In Li Xiang's view, the logic of industry competition has fundamentally shifted: "The era of competing for single-event championships is over. The AI era is about systemic capability. Only through the joint design of chip architecture, operating systems, models, compilers, hardware design, and production technology—achieving 'all-around excellence'—can one become the champion of user experience."
This assessment aligns with current trends in intelligent vehicles. As AI fuses deeply with the physical world, the competitiveness of smart cars no longer depends on the strength of a single technology, but on the collaborative capability of the entire chain: chips provide compute for algorithms, operating systems act as carriers for the ecosystem, large models optimize interaction and decision-making, and hardware brings all technologies to life.
A weak link in any part of this chain directly impacts user experience. Li Auto's full-stack self-development is a strategic choice aligning with this trend, aiming to eliminate adaptation losses between software and hardware through holistic collaboration, thereby transforming AI technology into tangible mobility value.
Li Xiang's public comments not only provide a clear annotation of Li Auto's in-house chip strategy but also highlight the underlying logic driving the entire smart vehicle industry. Automakers developing their own chips is not the blind cash-burning or hype that outsiders perceive; it is an inevitable choice for addressing technical bottlenecks, seizing industrial initiative, and building differentiated competitiveness.
In the short term, developing underlying technologies requires sustained capital and R&D resources with a long payoff cycle, inevitably inviting skepticism. But in the long run, only by rooting in core underlying technologies and building holistic systemic capabilities can automakers truly shed dependence on external supply chains and achieve technological autonomy.
Looking ahead, as AI and the automotive industry integrate more deeply, software-hardware integration and full-chain self-development will become standard equipment for top-tier automakers.

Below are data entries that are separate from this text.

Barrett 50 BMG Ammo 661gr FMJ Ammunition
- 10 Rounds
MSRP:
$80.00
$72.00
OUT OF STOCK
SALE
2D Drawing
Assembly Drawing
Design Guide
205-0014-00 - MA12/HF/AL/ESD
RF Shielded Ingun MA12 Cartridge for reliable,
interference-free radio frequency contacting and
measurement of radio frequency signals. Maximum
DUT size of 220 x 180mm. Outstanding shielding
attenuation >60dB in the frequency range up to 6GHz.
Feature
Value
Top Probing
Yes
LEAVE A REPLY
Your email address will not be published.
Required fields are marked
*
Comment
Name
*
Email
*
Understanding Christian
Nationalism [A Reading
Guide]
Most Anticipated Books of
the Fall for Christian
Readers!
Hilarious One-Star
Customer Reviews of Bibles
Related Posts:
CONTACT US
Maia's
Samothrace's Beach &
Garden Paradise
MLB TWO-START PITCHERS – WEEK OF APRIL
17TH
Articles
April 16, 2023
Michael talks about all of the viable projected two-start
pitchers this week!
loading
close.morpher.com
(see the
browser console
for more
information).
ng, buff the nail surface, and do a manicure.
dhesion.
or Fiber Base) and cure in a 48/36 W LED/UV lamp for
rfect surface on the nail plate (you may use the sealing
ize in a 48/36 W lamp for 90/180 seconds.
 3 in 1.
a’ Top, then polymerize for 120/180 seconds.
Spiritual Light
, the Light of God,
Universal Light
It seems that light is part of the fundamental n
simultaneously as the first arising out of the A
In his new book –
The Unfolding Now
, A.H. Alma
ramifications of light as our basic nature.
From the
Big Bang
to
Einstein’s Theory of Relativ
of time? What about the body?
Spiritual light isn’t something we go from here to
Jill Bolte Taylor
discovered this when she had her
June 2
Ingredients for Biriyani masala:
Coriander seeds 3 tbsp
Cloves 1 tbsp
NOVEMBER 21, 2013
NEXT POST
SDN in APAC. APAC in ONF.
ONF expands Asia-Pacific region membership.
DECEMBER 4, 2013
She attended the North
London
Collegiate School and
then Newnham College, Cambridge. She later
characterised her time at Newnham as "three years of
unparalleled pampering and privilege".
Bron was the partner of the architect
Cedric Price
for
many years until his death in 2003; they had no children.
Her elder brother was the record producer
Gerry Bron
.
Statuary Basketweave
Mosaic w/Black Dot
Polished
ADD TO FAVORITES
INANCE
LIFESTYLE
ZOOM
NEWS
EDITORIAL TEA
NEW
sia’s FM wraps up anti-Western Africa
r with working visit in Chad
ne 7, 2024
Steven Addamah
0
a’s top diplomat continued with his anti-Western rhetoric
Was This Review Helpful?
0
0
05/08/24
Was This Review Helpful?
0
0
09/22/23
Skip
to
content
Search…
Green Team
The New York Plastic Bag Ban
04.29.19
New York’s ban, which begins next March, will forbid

Under these new competitive rules, only by abandoning the old mindset of isolated breakthroughs, deeply cultivating underlying technologies, and insisting on holistic collaboration can automakers gain a foothold in the second half of the smart mobility race. It is about using solid technical accumulation to create a stable, fluid, and reliable mobility experience for users, propelling China's smart vehicle industry from "application innovation" to "foundational breakthroughs.